Everything between them was dark, lustful, confusing and . . . so far off course, she wasn’t sure their marriage would ever point in the right direction again.

Maybe it was silly, allowing this stranger’s attempts at flirting to bring everything screaming into perspective, but that’s exactly what happened. On a boring Tuesday night that should have been like any other. Suddenly, Rosie wasn’t just standing in her usual spot beneath the fake crystal chandelier while boring piano music piped in over the speakers. She was standing in purgatory. Whose life was this?

Not hers.

Once upon a time, she’d been the straight-A student. A member of the Port Jefferson high school volleyball team—B Squad, but whatever. She’d been an aspiring chef.

Wait. Wrong. Rosie was an aspiring chef.

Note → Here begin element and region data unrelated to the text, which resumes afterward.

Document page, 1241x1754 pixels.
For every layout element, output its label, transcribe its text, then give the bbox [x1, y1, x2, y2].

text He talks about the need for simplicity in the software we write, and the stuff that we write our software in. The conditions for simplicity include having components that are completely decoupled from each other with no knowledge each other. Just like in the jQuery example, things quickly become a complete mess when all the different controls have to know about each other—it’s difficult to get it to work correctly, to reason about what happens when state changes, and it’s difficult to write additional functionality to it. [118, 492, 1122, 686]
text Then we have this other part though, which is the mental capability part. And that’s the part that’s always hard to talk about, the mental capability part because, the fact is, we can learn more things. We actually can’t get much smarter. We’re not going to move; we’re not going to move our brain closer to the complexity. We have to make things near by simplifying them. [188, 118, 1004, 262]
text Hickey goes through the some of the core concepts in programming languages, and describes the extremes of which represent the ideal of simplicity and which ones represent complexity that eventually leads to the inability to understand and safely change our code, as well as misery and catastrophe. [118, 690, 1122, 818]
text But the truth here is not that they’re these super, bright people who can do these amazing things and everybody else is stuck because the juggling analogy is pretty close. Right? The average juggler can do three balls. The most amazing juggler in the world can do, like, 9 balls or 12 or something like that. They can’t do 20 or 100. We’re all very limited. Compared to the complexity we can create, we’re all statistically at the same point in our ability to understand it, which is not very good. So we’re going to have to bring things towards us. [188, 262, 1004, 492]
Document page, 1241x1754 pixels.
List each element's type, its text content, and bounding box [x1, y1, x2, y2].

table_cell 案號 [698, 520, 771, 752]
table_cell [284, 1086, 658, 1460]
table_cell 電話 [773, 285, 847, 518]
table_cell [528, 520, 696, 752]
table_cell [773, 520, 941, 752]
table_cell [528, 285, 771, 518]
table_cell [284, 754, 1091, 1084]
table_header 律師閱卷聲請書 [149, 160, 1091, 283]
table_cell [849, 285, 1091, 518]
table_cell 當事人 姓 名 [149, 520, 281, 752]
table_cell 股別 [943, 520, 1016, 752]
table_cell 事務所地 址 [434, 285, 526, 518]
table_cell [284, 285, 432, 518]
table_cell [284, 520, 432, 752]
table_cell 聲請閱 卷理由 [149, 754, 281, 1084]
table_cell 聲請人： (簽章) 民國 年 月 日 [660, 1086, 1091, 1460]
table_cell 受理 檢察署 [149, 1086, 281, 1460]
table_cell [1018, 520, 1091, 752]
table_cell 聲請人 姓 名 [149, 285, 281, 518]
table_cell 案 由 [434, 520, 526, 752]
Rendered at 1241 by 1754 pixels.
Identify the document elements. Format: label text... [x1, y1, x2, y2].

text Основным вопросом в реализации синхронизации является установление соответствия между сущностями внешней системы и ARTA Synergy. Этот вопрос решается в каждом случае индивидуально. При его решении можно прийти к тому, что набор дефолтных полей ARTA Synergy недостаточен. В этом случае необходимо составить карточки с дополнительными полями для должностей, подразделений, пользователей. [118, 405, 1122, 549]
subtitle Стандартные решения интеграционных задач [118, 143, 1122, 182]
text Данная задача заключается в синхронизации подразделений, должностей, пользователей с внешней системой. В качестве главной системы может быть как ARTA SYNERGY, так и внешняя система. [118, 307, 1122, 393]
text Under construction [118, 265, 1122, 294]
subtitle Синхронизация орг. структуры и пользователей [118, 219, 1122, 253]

She needed to stop thinking of that dream in the past tense. Something that faded with a long ago wish upon a star. Ever since she and her friends, Bethany and Georgie Castle, had formed the Just Us League, her dreams of opening a restaurant had been rekindled. Transformed from pipe dream to reality. They’d even signed her up for one of those crowdsourcing websites and people had donated. Invested in her dreams. Or at least given her a push to get started.